Aug 312015

This night light does not begin glowing until the ambient light in the room is very dim. Others begin glowing when the light in the room is still fairly bright. If your night light comes on when the light in the room is still bright you’re going to be wasting a lot of the electricity in your battery. Another feature is the use of the 9 volt battery using the built-in 5 volt regulated power supply.


The completed circuit on bread board with LM7805 based 9v to 5v voltage regulator









Step 1: What You Will Need


  • SPST on/off switch (optional)
  • LM7805 Voltage Regulator
  • 0.33uF ceramic capacitor
  • 0.1uF ceramic capacitor
  • 820R ohm axial-lead resistor
  • 100k axial-lead resistor
  • LED – Bright red is easier on sleepy eyes but white will probably be brighter
  • GL5528 LDR: also known as a Photocell – Photo Resistor – Light Dependent Resistor
    Bright Resistance (10Lux) (KΩ): 10-20Dark Resistance (MΩ): 1
  • 9 volt battery snap
  • 9 volt battery
  • Breadboard for testing
    a 2N2222 NPN transistor will
    work in this circuit just as well as the 2N3904. The main difference
    between the two transistors is the amount of amperage they can handle.
    If you’d like to see a page comparing the two in depth visit:2N3904 vs 2N2222

Step 2: The Circuit Schematic

schematicThis is the complete circuit. I used CadSoft’s Eagle schematic design software and the LDR symbol is a little different from the LDR symbols I’ve seen on other schematics. Since my voltage to LED1 is 5 volts and that particular LED is rated at 2.0 – 2.4 volts and 18 to 20 mA you could place a resistor (R1) as low as 150 ohms, if I use 2.2 volts as my estimated voltage drop in the equation. It’s the R2 100k resistor that controls how much ambient light will set off the night light. If you replace it with a lower value resistor (for example a 47K resistor) the LED will glow even though the room light is still plenty bright enough for you see around the room.

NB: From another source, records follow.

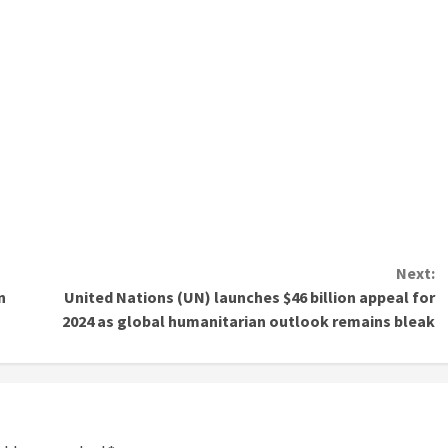
Next:
n
United Nations (UN) launches $46 billion appeal for
2024 as global humanitarian outlook remains bleak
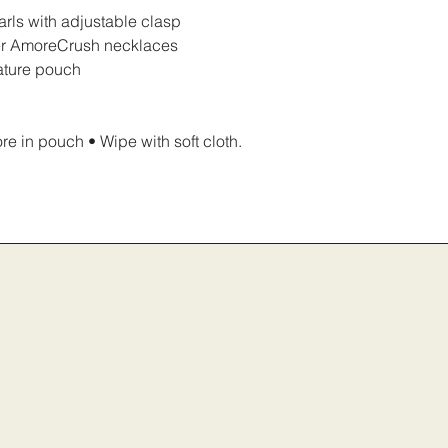
arls with adjustable clasp
ther AmoreCrush necklaces
ature pouch
e in pouch • Wipe with soft cloth.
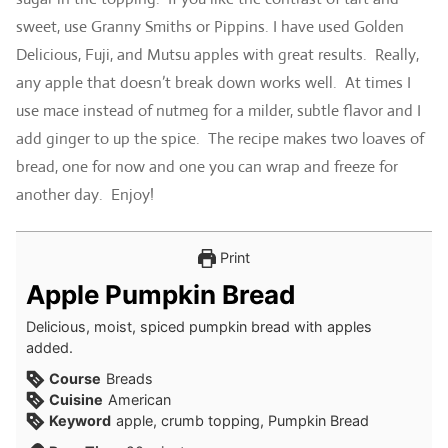
sweet, use Granny Smiths or Pippins. I have used Golden
Delicious, Fuji, and Mutsu apples with great results. Really,
any apple that doesn’t break down works well. At times I
use mace instead of nutmeg for a milder, subtle flavor and I
add ginger to up the spice. The recipe makes two loaves of
bread, one for now and one you can wrap and freeze for
another day. Enjoy!
Print
Apple Pumpkin Bread
Delicious, moist, spiced pumpkin bread with apples
added.
Course
Breads
Cuisine
American
Keyword
apple, crumb topping, Pumpkin Bread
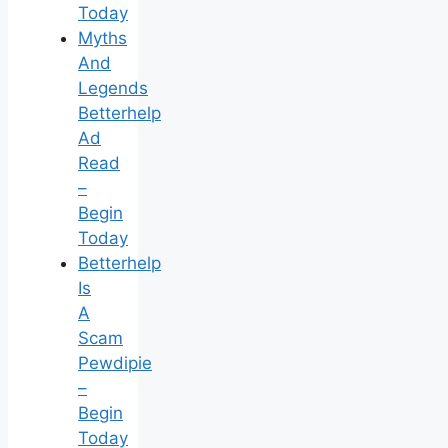
Today
Myths
And
Legends
Betterhelp
Ad
Read
–
Begin
Today
Betterhelp
Is
A
Scam
Pewdipie
–
Begin
Today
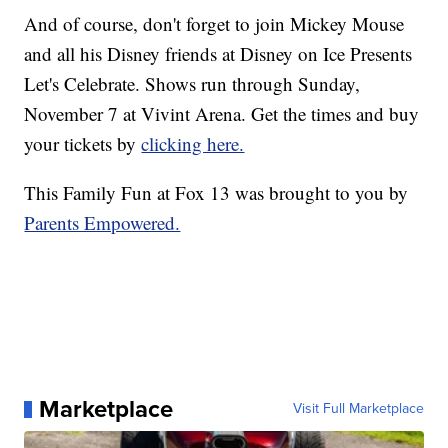
And of course, don't forget to join Mickey Mouse
and all his Disney friends at Disney on Ice Presents
Let's Celebrate. Shows run through Sunday,
November 7 at Vivint Arena. Get the times and buy
your tickets by
clicking here.
This Family Fun at Fox 13 was brought to you by
Parents Empowered.
Marketplace
Visit Full Marketplace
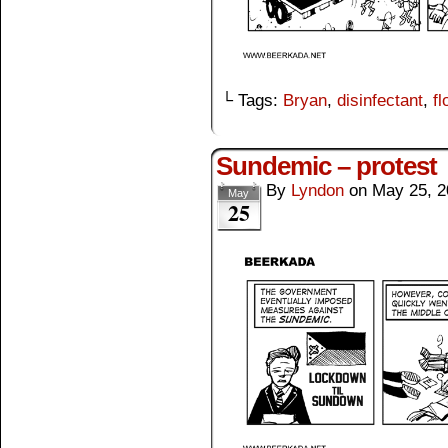
└ Tags:
Bryan
,
disinfectant
,
fl
Sundemic – protest
By
Lyndon
on
May 25, 2
May
25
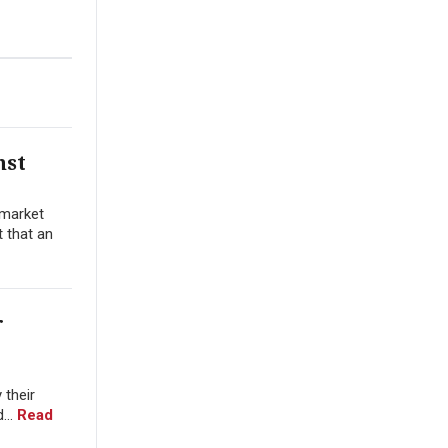
nst
 market
t that an
r
 their
...
Read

Step 3: The Voltage Regulator

I built the voltage regulator first and then tested it to make sure it was actually putting out 5 volts. As the 9 volt drains it will maintain the correct voltage this night light needs to operate correctly. I really think it should be able to go for quite some time before the battery will need to be replaced.

Step 4: The Completed Circuit

Here’s a close-up of the completed circuit. You can see it’s really very simple. In the picture where the LED is lit I have placed a Sharpy pen cap over the LDR to put it in complete darkness. I plan to make some birthday and Christmas gifts using this circuit. Maybe find a Statue of Liberty model where the LED can be placed in the torch Lady Liberty is hoisting up in the air. Another couple of ideas I’ve had are to place the night light in a tiny house so the glow comes through the windows, or a little campsite with the LED in the campfire.